In conclusion, cross-validation seems like a very straight forward concept. However, in practice, it is not as easy and we do have to follow certain practices to not overfit a model.

So far, we have talked a lot about how to choose features correctly using cross-validation. However, it is also worth noting what we can do before doing cross-validation.

So what kind of pre-processing is allowed vs. what do we have to include inside the cross-validation loop?

Pre-processing Inside the Cross-Validation Loop Vs. Outside the Loop

Everything is allowed that operates on each sample independently. Therefore, methods like smoothing or normalization are okay. This is because it only works on one sample at a time and doesn’t affect other samples.

Other techniques like centering is a problem because we are subtracting the mean of the entire column from every single observation in the column. Therefore, centering has to be done in the cross-validation loop. Same procedure as with feature selection.

If you enjoyed this blog post, you might also like the post where I am talking about the bias-variance trade-off in machine learning.

If you have any questions or suggestions for improvements, please let me know in the comments below.

Other Recourses

You can find out more about what you can do before cross-validation and what you have to put inside the loop here.
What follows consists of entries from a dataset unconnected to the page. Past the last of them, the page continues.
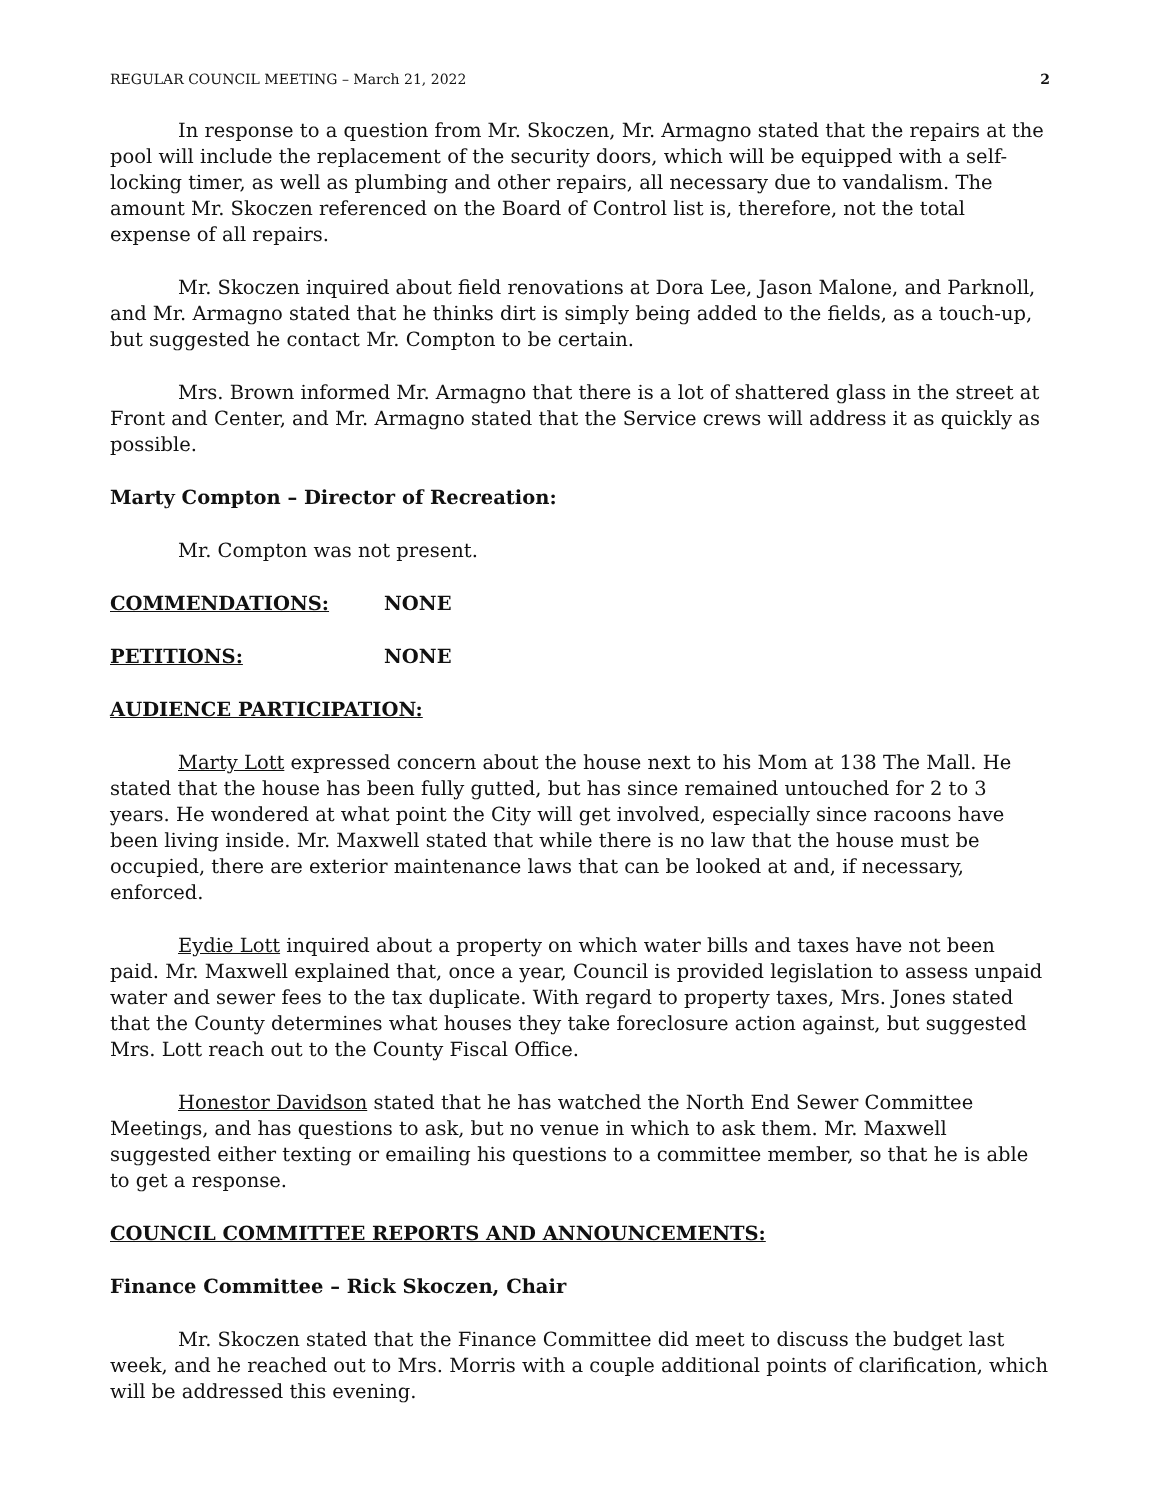REGULAR COUNCIL MEETING – March 21, 2022 2
In response to a question from Mr. Skoczen, Mr. Armagno stated that the repairs at the pool will include the replacement of the security doors, which will be equipped with a self-locking timer, as well as plumbing and other repairs, all necessary due to vandalism. The amount Mr. Skoczen referenced on the Board of Control list is, therefore, not the total expense of all repairs.
Mr. Skoczen inquired about field renovations at Dora Lee, Jason Malone, and Parknoll, and Mr. Armagno stated that he thinks dirt is simply being added to the fields, as a touch-up, but suggested he contact Mr. Compton to be certain.
Mrs. Brown informed Mr. Armagno that there is a lot of shattered glass in the street at Front and Center, and Mr. Armagno stated that the Service crews will address it as quickly as possible.
Marty Compton – Director of Recreation:
Mr. Compton was not present.
COMMENDATIONS: NONE
PETITIONS: NONE
AUDIENCE PARTICIPATION:
Marty Lott expressed concern about the house next to his Mom at 138 The Mall. He stated that the house has been fully gutted, but has since remained untouched for 2 to 3 years. He wondered at what point the City will get involved, especially since racoons have been living inside. Mr. Maxwell stated that while there is no law that the house must be occupied, there are exterior maintenance laws that can be looked at and, if necessary, enforced.
Eydie Lott inquired about a property on which water bills and taxes have not been paid. Mr. Maxwell explained that, once a year, Council is provided legislation to assess unpaid water and sewer fees to the tax duplicate. With regard to property taxes, Mrs. Jones stated that the County determines what houses they take foreclosure action against, but suggested Mrs. Lott reach out to the County Fiscal Office.
Honestor Davidson stated that he has watched the North End Sewer Committee Meetings, and has questions to ask, but no venue in which to ask them. Mr. Maxwell suggested either texting or emailing his questions to a committee member, so that he is able to get a response.
COUNCIL COMMITTEE REPORTS AND ANNOUNCEMENTS:
Finance Committee – Rick Skoczen, Chair
Mr. Skoczen stated that the Finance Committee did meet to discuss the budget last week, and he reached out to Mrs. Morris with a couple additional points of clarification, which will be addressed this evening.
When you want to find out more about the topic then this is a great post about a Kaggle competition, cross-validation, and overfitting the public leaderboard.
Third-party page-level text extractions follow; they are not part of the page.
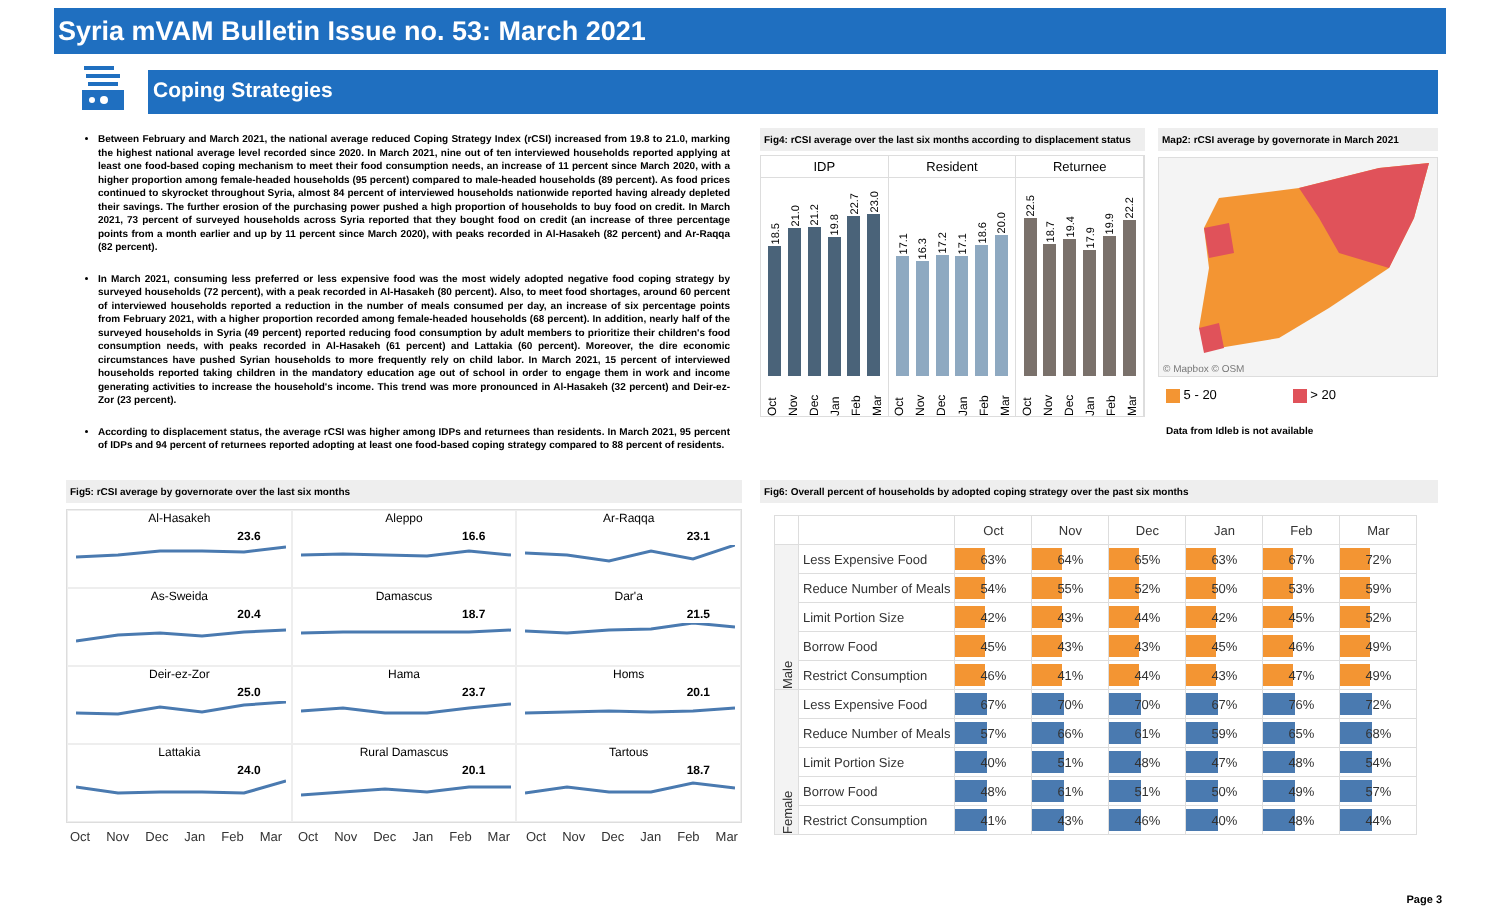Syria mVAM Bulletin Issue no. 53: March 2021
Coping Strategies
Between February and March 2021, the national average reduced Coping Strategy Index (rCSI) increased from 19.8 to 21.0, marking the highest national average level recorded since 2020. In March 2021, nine out of ten interviewed households reported applying at least one food-based coping mechanism to meet their food consumption needs, an increase of 11 percent since March 2020, with a higher proportion among female-headed households (95 percent) compared to male-headed households (89 percent). As food prices continued to skyrocket throughout Syria, almost 84 percent of interviewed households nationwide reported having already depleted their savings. The further erosion of the purchasing power pushed a high proportion of households to buy food on credit. In March 2021, 73 percent of surveyed households across Syria reported that they bought food on credit (an increase of three percentage points from a month earlier and up by 11 percent since March 2020), with peaks recorded in Al-Hasakeh (82 percent) and Ar-Raqqa (82 percent).
In March 2021, consuming less preferred or less expensive food was the most widely adopted negative food coping strategy by surveyed households (72 percent), with a peak recorded in Al-Hasakeh (80 percent). Also, to meet food shortages, around 60 percent of interviewed households reported a reduction in the number of meals consumed per day, an increase of six percentage points from February 2021, with a higher proportion recorded among female-headed households (68 percent). In addition, nearly half of the surveyed households in Syria (49 percent) reported reducing food consumption by adult members to prioritize their children's food consumption needs, with peaks recorded in Al-Hasakeh (61 percent) and Lattakia (60 percent). Moreover, the dire economic circumstances have pushed Syrian households to more frequently rely on child labor. In March 2021, 15 percent of interviewed households reported taking children in the mandatory education age out of school in order to engage them in work and income generating activities to increase the household's income. This trend was more pronounced in Al-Hasakeh (32 percent) and Deir-ez-Zor (23 percent).
According to displacement status, the average rCSI was higher among IDPs and returnees than residents. In March 2021, 95 percent of IDPs and 94 percent of returnees reported adopting at least one food-based coping strategy compared to 88 percent of residents.
Fig4: rCSI average over the last six months according to displacement status
IDP
18.5
21.0
21.2
19.8
22.7
23.0
Oct Nov Dec Jan Feb Mar
Resident
17.1
16.3
17.2
17.1
18.6
20.0
Oct Nov Dec Jan Feb Mar
Returnee
22.5
18.7
19.4
17.9
19.9
22.2
Oct Nov Dec Jan Feb Mar
Map2: rCSI average by governorate in March 2021
© Mapbox © OSM
5 - 20 > 20
Data from Idleb is not available
Fig5: rCSI average by governorate over the last six months
Al-Hasakeh
23.6
Aleppo
16.6
Ar-Raqqa
23.1
As-Sweida
20.4
Damascus
18.7
Dar'a
21.5
Deir-ez-Zor
25.0
Hama
23.7
Homs
20.1
Lattakia
24.0
Rural Damascus
20.1
Tartous
18.7
Oct Nov Dec Jan Feb Mar Oct Nov Dec Jan Feb Mar Oct Nov Dec Jan Feb Mar
Fig6: Overall percent of households by adopted coping strategy over the past six months
| | | Oct | Nov | Dec | Jan | Feb | Mar |
| Male | Less Expensive Food | 63% | 64% | 65% | 63% | 67% | 72% |
| | Reduce Number of Meals | 54% | 55% | 52% | 50% | 53% | 59% |
| | Limit Portion Size | 42% | 43% | 44% | 42% | 45% | 52% |
| | Borrow Food | 45% | 43% | 43% | 45% | 46% | 49% |
| | Restrict Consumption | 46% | 41% | 44% | 43% | 47% | 49% |
| Female | Less Expensive Food | 67% | 70% | 70% | 67% | 76% | 72% |
| | Reduce Number of Meals | 57% | 66% | 61% | 59% | 65% | 68% |
| | Limit Portion Size | 40% | 51% | 48% | 47% | 48% | 54% |
| | Borrow Food | 48% | 61% | 51% | 50% | 49% | 57% |
| | Restrict Consumption | 41% | 43% | 46% | 40% | 48% | 44% |
Page 3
Other great resources that show code examples of how to do cross-validation the wrong and right way can be found here and here.

Comments (7)

VanCheng says:

May 30, 2019 at 12:20 pm

Thanks for this – I enjoyed reading it! But I don’t understand why normalization can be done before CV while centering not. Can you plz explain more details?

1. Pascal Schmidt says:
  
  June 3, 2019 at 12:56 am
  
  Thank you, I am glad you enjoyed the read.
  
  So, take for example the gapminder data set and consider the code below.
  
  ggplot(gapminder, aes(x = log(gdpPercap), y = lifeExp, col = continent)) + geom_point()
  gapminder %>% lm(lifeExp ~ gdpPercap, data = .) %>% summary() ggplot(gapminder, aes(x = log(gdpPercap), y = lifeExp, col = continent)) + geom_point()
  gapminder %>% lm(lifeExp ~ log(gdpPercap), data = .) %>% summary()
  
  Here, we did a log transformation to normalize the data. Each log transformation only operated on a single row and did not depend on other rows. However, when we do scale the data set, then we take into account the mean for example. Therefore, we are taking into account multiple rows.
  
  Hence, when we do cross-validation, we have leave out the fold we are testing on otherwise we would leak information. Therefore, we have to do it inside the cross validation loop.
  
  I just noticed that one of the links was pointing to a wrong address. I updated the link above. Check it out for slightly more detail if you are still confused. Link
  
  There are other normalization techniques where you do take into account other rows. Then you should do the normalization inside the cross validation loop.
  
  Let me know if you have any more questions.
  
VanCheng says:

May 30, 2019 at 12:54 pm

Other different suggestion about normalization(I voted that) is here.
https://stats.stackexchange.com/questions/77350/perform-feature-normalization-before-or-within-model-validation

Shu says:

July 19, 2020 at 6:16 pm

Thank you so much. Very detailed explanation.
However, I am wondering about the steps after we conduct the cross-validation the right way. You said we should pick predictors that most appear in all the folds and do the cross-validation again. Is it biased too? Is it the same as you cherry-pick meaningful predictors over the entire dataset and do a CV?

1. Sahil says:
  
  July 14, 2021 at 6:29 pm
  
  I have exactly the same concern because with that we are using the same data during 2nd cross-validation that we used previously during feature selection?
  
Pingback: How to Preprocess-then-Cross-Validate the wrong way – A Nerdy Note
Salma Mandi says:

April 29, 2021 at 10:54 am

Thank you for this post. It was really easy to understand and it is a very interesting topic I think.